Continue the Kwanzaa passage below, picking up after its last line.

======== EXCERPTED PASSAGE

Kwanzaa is a celebration held in the United States and in other nations of the African diaspora in the Americas and lasts a week. The celebration honors African heritage in African-American culture and is observed from December 26 to January 1, culminating in a feast and gift-giving. It was created by Maulana Karenga and was first celebrated in 1966–67.

American Black Power activist and secular humanist Maulana Karenga, also known as Ronald McKinley Everett, created Kwanzaa in 1966, as a specifically African-American holiday, in a spirit comparable to Juneteenth. According to Karenga, the name Kwanzaa derives from the Swahili phrase matunda ya kwanza, meaning "first fruits of the harvest". A more conventional translation would simply be "first fruits". The choice of Swahili, an East African language, reflects its status as a symbol of Pan-Africanism, especially in the 1960s, although most of the Atlantic slave trade that brought African people to America originated in West Africa.

First fruits festivals exist in Southern Africa, celebrated in December/January with the southern solstice, and Karenga was partly inspired by an account he read of the Zulu festival Umkhosi Wokweshwama. It was decided to spell the holiday's name with an additional "a" so that it would have a symbolic seven letters

Kwanzaa has seven core principles (Nguzo Saba) which are adhered by those who partake:

  • Umoja (Unity): To strive for and to maintain unity in the family, community, nation, and race.

================
======== RECORDED INFORMATION

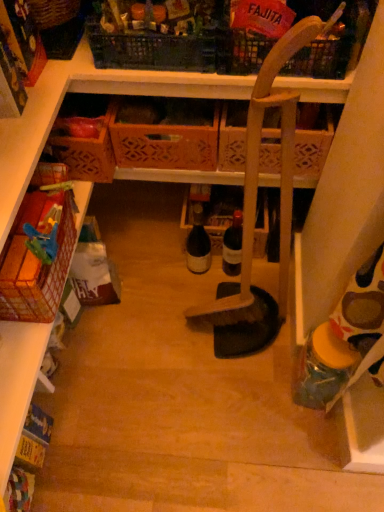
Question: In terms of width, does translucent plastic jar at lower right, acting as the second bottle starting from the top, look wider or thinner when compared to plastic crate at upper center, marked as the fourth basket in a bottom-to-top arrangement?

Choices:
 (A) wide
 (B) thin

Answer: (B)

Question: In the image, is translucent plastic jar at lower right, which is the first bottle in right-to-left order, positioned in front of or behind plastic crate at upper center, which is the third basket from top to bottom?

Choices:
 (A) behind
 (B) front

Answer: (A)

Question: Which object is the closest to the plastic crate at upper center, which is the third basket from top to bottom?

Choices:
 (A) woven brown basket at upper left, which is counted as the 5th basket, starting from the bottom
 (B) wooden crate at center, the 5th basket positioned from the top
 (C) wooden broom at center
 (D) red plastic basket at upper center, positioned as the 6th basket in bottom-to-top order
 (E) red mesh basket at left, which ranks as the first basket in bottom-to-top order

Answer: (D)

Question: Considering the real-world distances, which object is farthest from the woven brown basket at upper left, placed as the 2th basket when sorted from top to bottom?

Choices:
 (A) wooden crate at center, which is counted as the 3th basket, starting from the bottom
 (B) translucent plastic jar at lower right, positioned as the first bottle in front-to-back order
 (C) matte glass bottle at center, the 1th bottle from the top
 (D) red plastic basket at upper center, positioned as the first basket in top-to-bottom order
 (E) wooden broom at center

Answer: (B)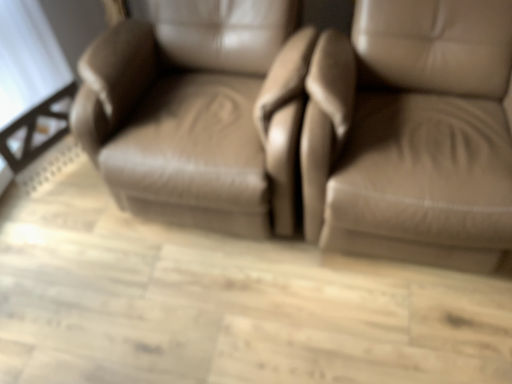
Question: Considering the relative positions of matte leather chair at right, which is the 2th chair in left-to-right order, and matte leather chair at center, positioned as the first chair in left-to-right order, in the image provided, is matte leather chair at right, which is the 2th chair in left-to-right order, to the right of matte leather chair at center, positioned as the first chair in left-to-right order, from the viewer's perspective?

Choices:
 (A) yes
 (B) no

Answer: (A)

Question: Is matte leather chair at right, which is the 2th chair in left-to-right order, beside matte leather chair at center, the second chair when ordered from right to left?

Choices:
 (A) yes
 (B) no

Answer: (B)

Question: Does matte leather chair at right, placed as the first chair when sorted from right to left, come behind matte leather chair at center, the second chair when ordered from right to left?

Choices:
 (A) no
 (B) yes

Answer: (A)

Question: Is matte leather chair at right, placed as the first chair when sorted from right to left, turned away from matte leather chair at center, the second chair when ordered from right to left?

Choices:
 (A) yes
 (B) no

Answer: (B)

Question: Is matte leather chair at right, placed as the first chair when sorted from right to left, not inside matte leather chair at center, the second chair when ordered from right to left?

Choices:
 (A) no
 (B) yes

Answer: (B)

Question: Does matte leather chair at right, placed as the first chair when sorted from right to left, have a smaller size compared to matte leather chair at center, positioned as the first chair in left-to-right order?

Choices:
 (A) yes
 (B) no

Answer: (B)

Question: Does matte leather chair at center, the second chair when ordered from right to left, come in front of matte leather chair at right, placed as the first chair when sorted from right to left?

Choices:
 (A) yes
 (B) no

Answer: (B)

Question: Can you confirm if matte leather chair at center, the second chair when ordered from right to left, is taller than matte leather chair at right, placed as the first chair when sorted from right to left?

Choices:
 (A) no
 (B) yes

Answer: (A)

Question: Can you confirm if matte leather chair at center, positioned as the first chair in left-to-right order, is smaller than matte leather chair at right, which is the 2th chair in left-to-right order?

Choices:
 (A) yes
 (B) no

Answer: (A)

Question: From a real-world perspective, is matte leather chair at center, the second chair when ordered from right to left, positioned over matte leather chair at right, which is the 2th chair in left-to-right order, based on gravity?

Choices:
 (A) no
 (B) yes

================

» ANSWER TO THE EXERCISE
  • Kujichagulia (Self-Determination): To define and name ourselves, as well as to create and speak for ourselves.
  • Ujima (Collective Work and Responsibility): To build and maintain our community together and make our brothers' and sisters' problems our problems and to solve them together.
  • Ujamaa (Cooperative Economics): To build and maintain our own stores, shops, and other businesses and to profit from them together.
  • Nia (Purpose): To make our collective vocation the building and developing of our community in order to restore our people to their traditional greatness.
  • Kuumba (Creativity): To do always as much as we can, in the way we can, in order to leave our community more beautiful and beneficial than we inherited it.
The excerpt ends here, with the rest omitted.